┌──

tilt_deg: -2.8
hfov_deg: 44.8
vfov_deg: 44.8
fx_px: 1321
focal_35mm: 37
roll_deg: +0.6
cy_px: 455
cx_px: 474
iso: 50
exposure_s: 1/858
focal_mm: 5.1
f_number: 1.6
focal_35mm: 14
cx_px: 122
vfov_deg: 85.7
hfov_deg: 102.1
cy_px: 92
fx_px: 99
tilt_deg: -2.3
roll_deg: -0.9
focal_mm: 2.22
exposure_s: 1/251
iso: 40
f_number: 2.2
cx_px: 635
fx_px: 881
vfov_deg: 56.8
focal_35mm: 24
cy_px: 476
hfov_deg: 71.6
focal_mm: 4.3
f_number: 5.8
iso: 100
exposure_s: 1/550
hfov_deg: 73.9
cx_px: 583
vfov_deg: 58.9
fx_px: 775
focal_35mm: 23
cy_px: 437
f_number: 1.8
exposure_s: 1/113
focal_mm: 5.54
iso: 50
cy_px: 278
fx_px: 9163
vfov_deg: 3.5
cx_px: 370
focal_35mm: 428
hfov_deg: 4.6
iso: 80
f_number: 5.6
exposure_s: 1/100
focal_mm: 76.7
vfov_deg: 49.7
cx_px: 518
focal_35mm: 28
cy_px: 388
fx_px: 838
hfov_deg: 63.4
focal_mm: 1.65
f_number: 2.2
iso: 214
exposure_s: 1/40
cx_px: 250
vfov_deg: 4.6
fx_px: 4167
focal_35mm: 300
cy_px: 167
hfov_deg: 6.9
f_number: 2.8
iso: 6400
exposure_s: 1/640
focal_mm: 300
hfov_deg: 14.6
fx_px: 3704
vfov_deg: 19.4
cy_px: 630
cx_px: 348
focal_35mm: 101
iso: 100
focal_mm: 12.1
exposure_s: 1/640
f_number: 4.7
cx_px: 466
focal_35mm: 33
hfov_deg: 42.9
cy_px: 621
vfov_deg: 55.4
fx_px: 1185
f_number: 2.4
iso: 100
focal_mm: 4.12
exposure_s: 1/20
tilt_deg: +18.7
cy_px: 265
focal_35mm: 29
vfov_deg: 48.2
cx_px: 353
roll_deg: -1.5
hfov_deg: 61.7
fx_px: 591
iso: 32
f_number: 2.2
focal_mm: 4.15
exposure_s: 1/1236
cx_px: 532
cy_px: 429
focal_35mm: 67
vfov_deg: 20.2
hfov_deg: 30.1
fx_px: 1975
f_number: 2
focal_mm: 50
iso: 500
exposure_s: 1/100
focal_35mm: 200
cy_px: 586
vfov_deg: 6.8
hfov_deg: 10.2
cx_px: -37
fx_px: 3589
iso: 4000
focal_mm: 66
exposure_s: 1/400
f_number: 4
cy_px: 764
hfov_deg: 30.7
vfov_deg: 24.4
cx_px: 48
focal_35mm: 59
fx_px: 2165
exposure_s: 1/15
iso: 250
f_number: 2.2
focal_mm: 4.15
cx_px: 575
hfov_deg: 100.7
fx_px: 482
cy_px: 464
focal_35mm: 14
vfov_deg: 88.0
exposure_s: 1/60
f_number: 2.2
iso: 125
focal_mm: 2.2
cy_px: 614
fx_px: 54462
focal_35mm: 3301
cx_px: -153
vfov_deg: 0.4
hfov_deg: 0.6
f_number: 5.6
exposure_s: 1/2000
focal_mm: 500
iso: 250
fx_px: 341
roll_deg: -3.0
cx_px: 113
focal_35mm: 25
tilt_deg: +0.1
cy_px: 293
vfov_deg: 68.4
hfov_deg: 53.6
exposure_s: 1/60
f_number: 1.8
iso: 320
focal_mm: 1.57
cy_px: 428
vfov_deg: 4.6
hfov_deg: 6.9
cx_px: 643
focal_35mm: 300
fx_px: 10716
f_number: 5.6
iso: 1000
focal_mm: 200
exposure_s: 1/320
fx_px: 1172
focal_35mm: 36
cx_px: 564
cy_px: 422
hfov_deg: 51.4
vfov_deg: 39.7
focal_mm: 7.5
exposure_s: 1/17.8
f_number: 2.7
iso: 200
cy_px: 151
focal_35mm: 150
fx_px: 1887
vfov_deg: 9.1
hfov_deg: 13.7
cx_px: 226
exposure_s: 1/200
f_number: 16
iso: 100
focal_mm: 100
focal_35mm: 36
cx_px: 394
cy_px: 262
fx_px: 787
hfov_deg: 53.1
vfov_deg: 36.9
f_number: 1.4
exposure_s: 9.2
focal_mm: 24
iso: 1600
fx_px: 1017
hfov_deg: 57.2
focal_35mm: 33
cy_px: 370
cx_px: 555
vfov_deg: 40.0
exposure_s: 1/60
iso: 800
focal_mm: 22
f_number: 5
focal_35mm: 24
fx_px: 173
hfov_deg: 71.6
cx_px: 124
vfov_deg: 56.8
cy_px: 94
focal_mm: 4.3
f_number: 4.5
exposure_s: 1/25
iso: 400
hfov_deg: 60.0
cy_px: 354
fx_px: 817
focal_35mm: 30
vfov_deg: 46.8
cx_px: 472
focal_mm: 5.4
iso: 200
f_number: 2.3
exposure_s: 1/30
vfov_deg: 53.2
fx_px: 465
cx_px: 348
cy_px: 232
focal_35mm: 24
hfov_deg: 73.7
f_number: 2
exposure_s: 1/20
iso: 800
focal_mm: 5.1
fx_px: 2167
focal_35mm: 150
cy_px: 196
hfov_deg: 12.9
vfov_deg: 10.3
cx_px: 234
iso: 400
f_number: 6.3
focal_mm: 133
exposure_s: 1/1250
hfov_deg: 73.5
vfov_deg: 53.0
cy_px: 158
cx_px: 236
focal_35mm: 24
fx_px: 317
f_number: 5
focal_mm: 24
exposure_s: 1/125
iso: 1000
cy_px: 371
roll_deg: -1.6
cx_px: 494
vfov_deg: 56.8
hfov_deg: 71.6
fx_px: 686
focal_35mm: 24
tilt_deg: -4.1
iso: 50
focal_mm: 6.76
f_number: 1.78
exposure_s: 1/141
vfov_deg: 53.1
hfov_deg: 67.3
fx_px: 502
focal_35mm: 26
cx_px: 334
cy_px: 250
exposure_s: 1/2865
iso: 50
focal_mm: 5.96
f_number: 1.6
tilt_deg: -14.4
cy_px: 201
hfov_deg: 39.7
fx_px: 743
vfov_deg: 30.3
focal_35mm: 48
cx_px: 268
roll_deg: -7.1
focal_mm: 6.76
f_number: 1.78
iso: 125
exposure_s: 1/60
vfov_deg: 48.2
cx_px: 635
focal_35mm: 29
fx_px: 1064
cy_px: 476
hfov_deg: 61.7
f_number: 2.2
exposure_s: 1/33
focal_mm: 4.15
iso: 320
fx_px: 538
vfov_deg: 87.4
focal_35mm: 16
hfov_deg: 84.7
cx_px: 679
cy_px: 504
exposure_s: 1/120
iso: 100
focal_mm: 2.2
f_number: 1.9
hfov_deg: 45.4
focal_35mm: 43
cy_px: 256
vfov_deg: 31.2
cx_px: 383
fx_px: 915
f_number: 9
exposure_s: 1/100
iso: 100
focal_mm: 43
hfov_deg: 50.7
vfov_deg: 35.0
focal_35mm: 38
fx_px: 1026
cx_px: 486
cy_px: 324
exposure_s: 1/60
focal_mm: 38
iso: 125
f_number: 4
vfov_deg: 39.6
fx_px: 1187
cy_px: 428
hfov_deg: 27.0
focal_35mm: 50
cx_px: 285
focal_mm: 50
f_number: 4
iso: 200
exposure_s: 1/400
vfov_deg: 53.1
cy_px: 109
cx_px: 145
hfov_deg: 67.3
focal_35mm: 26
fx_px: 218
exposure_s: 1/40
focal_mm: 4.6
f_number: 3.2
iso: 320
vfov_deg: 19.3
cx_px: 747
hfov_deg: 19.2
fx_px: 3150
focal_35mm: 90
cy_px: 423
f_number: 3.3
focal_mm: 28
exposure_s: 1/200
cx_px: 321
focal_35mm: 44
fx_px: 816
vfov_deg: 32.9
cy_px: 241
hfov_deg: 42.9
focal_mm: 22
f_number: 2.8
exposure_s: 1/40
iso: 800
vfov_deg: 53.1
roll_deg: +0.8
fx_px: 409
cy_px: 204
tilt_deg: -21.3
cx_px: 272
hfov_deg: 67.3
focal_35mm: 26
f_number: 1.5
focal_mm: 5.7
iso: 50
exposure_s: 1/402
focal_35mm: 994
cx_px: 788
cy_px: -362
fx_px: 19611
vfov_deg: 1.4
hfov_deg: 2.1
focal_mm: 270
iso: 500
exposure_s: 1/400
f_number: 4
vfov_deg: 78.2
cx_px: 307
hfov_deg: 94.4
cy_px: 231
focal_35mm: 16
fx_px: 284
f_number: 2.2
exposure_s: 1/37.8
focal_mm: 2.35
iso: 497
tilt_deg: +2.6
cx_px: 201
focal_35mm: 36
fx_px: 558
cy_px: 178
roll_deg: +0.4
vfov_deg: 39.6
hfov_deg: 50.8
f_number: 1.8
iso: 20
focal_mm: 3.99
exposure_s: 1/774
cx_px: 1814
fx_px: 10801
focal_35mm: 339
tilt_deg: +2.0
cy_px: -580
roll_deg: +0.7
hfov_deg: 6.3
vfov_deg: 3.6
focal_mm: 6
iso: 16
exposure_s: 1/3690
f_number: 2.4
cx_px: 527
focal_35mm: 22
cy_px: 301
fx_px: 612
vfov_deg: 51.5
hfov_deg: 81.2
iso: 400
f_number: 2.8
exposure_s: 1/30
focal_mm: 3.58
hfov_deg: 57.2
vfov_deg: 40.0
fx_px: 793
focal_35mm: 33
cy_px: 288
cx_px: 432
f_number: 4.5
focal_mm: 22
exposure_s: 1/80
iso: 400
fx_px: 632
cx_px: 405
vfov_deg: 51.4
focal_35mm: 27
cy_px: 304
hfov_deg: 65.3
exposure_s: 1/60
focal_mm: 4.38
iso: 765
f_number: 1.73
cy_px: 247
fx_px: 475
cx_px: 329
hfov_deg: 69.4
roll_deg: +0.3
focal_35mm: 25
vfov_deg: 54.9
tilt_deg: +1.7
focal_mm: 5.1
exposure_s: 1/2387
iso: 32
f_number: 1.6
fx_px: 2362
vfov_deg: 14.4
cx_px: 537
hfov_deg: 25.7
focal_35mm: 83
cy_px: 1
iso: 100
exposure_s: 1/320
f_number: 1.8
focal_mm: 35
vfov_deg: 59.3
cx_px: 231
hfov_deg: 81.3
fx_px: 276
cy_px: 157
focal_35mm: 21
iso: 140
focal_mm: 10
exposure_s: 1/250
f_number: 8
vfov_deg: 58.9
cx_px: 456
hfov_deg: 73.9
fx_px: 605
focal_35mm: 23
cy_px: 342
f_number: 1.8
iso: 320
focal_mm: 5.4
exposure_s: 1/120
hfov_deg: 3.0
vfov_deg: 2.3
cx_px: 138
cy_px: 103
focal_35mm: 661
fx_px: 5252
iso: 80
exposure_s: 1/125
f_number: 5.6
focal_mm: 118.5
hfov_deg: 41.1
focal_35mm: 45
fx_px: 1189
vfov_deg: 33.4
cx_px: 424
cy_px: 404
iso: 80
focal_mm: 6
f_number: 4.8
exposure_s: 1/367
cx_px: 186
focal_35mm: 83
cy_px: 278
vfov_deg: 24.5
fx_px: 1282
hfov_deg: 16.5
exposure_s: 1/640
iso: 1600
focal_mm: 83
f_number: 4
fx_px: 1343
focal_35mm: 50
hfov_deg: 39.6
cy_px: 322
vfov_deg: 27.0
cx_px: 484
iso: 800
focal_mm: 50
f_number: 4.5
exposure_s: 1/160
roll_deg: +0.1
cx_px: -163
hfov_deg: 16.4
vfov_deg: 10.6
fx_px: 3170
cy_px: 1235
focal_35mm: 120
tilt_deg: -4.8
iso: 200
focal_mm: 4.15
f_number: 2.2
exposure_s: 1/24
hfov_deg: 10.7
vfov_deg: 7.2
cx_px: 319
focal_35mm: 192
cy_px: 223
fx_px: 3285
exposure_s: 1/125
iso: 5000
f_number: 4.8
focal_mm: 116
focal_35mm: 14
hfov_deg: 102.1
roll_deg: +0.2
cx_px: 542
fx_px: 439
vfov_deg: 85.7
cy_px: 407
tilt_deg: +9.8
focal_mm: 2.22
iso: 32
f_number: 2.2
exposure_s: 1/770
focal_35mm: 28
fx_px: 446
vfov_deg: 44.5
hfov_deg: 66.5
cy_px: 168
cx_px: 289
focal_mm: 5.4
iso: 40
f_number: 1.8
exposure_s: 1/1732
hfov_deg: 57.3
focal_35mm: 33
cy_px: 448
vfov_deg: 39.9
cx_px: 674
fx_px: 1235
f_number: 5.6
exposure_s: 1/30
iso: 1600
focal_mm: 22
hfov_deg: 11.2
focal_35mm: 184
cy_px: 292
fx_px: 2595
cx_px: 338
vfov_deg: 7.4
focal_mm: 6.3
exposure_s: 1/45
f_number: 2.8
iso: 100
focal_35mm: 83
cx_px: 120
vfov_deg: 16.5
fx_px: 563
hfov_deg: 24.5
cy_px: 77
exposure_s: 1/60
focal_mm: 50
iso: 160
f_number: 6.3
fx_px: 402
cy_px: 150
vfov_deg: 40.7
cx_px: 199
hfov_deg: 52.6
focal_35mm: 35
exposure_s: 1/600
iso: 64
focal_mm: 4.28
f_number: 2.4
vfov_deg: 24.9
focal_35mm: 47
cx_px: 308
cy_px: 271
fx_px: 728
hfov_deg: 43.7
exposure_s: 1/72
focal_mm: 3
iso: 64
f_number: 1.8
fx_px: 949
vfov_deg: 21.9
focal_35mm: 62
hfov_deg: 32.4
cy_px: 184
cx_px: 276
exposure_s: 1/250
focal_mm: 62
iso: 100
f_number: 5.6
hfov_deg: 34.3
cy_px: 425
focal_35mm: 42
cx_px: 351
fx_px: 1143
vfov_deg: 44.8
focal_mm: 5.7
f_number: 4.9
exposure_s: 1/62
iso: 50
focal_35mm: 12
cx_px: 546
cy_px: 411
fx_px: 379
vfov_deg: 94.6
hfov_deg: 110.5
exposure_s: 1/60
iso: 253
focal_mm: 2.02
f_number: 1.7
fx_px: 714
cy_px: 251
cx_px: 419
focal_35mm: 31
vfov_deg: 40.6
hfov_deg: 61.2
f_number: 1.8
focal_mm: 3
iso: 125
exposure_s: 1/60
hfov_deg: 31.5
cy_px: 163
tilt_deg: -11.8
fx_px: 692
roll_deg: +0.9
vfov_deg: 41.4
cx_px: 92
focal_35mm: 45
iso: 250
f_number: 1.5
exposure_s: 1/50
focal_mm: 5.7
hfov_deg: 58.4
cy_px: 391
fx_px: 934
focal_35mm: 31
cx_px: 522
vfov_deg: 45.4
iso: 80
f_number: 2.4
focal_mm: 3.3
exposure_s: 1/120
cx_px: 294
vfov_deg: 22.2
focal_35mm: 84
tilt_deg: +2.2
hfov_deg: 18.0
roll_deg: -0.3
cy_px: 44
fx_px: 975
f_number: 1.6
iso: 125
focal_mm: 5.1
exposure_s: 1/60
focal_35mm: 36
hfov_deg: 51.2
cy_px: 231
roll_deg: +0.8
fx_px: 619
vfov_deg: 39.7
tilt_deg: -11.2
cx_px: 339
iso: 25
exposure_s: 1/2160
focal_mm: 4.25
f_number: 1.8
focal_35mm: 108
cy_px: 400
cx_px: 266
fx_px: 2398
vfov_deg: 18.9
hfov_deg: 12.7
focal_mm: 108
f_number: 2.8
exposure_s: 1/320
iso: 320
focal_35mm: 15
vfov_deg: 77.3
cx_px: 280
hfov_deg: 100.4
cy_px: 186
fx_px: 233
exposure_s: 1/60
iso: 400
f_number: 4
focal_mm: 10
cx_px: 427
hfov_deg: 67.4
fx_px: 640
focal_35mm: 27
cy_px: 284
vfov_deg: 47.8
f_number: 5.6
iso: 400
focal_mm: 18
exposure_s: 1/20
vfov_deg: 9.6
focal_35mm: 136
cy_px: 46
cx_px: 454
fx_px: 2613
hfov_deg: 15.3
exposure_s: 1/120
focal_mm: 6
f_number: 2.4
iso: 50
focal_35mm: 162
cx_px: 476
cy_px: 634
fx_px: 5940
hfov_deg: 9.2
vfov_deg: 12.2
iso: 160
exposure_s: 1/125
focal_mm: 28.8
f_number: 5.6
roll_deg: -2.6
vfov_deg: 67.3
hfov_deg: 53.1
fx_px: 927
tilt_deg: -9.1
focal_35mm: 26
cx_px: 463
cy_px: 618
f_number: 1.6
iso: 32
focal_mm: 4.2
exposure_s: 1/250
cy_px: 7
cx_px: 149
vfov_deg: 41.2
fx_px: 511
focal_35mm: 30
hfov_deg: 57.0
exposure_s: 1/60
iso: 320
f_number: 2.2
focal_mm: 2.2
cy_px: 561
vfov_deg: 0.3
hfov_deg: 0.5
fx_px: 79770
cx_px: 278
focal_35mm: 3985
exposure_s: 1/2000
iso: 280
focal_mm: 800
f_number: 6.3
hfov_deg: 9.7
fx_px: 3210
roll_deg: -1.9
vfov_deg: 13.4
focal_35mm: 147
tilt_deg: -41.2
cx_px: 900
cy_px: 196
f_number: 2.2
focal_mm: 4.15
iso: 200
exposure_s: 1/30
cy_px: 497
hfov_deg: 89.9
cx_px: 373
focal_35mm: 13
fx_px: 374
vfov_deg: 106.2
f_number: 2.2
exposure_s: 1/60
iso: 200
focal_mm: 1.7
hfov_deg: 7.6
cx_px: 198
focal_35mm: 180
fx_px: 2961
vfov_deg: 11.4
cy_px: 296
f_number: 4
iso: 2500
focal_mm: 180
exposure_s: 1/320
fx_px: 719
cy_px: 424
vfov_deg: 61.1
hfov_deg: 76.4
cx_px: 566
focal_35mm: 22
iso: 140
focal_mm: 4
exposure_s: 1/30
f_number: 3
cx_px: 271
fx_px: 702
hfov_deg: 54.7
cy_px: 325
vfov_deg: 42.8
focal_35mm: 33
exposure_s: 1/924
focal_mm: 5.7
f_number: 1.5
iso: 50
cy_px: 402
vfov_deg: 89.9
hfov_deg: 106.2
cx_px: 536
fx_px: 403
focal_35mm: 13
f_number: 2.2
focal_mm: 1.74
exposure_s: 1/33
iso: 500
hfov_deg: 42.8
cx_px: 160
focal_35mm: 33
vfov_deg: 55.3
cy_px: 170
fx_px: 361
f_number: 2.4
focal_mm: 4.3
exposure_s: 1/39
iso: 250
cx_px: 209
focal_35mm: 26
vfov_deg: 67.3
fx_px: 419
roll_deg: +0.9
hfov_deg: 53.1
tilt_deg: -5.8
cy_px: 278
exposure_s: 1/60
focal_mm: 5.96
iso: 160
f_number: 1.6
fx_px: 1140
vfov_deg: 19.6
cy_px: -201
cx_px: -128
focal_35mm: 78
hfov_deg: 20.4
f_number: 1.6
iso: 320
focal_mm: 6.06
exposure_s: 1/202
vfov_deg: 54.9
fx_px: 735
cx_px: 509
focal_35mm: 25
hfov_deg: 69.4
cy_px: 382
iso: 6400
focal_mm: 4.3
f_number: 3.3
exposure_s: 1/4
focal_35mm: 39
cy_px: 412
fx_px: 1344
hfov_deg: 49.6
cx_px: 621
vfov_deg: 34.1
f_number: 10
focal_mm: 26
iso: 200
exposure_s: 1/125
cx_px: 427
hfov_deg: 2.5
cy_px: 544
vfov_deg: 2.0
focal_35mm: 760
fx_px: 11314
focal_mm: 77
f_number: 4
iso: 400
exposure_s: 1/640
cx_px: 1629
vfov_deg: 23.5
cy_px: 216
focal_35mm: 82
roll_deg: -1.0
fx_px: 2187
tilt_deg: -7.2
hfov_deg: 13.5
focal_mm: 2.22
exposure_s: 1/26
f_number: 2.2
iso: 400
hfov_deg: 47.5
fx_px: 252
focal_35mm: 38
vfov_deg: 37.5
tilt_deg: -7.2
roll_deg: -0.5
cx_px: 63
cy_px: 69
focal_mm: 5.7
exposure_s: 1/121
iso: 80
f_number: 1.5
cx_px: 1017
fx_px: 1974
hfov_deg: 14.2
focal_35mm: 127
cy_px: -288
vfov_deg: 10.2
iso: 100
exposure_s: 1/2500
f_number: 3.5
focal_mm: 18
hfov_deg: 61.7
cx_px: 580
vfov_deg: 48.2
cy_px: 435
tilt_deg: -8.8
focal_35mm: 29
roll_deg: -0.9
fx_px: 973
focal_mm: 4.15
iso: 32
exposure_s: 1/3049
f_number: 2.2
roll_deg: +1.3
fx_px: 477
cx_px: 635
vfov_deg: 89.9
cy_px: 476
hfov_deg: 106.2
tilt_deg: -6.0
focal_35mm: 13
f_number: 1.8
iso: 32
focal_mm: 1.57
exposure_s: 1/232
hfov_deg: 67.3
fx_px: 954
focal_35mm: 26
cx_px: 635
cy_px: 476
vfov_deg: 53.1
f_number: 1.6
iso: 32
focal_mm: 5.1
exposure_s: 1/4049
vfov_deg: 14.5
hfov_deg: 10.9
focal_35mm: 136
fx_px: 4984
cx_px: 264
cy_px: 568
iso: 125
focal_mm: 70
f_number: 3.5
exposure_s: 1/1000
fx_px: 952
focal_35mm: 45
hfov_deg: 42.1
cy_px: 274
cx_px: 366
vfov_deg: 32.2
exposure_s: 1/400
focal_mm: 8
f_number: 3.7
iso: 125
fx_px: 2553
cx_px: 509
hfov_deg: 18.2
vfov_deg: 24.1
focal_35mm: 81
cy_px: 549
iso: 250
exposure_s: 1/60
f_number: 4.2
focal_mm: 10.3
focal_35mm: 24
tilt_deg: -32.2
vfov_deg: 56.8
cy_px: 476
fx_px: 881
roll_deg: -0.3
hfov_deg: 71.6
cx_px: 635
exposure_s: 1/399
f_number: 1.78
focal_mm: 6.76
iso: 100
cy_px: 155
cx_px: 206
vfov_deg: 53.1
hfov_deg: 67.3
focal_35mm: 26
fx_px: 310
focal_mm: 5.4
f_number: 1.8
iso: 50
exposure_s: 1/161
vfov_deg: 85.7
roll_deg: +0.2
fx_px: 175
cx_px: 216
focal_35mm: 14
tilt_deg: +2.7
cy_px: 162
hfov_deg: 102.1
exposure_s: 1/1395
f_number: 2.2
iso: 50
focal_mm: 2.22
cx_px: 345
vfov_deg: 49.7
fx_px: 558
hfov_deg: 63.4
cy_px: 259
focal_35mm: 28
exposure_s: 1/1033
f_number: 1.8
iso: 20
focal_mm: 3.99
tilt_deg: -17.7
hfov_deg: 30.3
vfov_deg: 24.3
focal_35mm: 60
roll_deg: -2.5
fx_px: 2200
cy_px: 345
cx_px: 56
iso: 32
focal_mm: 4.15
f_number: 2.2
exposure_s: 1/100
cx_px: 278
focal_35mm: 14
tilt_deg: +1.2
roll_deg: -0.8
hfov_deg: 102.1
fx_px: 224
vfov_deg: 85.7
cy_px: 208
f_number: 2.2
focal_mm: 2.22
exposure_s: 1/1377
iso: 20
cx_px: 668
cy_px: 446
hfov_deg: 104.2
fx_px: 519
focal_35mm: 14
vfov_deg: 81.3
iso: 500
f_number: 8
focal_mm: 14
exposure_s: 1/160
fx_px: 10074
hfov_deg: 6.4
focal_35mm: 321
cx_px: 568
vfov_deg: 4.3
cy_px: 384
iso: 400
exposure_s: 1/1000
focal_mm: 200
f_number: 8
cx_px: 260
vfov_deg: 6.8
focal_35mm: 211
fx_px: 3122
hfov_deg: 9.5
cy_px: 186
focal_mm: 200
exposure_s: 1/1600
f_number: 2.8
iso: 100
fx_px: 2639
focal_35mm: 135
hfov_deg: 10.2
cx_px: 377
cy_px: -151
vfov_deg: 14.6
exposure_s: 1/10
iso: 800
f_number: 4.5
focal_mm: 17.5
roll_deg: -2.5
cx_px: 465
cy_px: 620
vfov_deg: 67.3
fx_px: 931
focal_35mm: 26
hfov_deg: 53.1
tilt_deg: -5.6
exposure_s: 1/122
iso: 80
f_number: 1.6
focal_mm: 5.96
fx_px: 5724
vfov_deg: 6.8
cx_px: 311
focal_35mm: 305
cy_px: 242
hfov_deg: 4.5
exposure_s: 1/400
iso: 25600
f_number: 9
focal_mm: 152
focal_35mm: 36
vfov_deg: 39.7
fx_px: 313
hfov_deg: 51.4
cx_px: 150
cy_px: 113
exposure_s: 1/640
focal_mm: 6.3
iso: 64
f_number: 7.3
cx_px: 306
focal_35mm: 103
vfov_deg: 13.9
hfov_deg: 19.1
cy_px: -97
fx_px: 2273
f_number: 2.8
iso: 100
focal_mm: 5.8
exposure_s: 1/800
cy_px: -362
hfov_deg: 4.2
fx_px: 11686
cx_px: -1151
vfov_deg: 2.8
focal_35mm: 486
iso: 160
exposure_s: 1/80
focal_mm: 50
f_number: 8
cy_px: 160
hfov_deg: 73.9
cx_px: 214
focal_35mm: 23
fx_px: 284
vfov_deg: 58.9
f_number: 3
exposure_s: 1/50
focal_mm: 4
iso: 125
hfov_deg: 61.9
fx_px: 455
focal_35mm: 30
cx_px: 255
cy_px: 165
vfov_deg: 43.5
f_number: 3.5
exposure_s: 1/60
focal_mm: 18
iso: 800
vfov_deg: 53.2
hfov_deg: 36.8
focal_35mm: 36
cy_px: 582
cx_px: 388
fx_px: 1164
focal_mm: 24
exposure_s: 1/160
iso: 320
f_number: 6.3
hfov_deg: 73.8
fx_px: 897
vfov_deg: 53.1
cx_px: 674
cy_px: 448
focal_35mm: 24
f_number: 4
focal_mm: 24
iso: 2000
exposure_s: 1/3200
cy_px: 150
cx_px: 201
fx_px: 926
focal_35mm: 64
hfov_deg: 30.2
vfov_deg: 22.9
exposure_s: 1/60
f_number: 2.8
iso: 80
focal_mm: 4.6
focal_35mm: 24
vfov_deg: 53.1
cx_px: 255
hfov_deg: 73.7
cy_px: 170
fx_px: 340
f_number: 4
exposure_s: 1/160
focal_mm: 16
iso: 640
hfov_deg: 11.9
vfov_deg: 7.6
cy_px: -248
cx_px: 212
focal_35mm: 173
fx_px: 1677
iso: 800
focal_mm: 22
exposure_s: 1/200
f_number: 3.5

└──

Task requirements: Above are the entries. Output exactly the lines beginning with the line that has "roll_deg: +0.7" and ending with the line that has "focal_mm: 4.38".

Written solution:
roll_deg: +0.7
hfov_deg: 6.3
vfov_deg: 3.6
focal_mm: 6
iso: 16
exposure_s: 1/3690
f_number: 2.4
cx_px: 527
focal_35mm: 22
cy_px: 301
fx_px: 612
vfov_deg: 51.5
hfov_deg: 81.2
iso: 400
f_number: 2.8
exposure_s: 1/30
focal_mm: 3.58
hfov_deg: 57.2
vfov_deg: 40.0
fx_px: 793
focal_35mm: 33
cy_px: 288
cx_px: 432
f_number: 4.5
focal_mm: 22
exposure_s: 1/80
iso: 400
fx_px: 632
cx_px: 405
vfov_deg: 51.4
focal_35mm: 27
cy_px: 304
hfov_deg: 65.3
exposure_s: 1/60
focal_mm: 4.38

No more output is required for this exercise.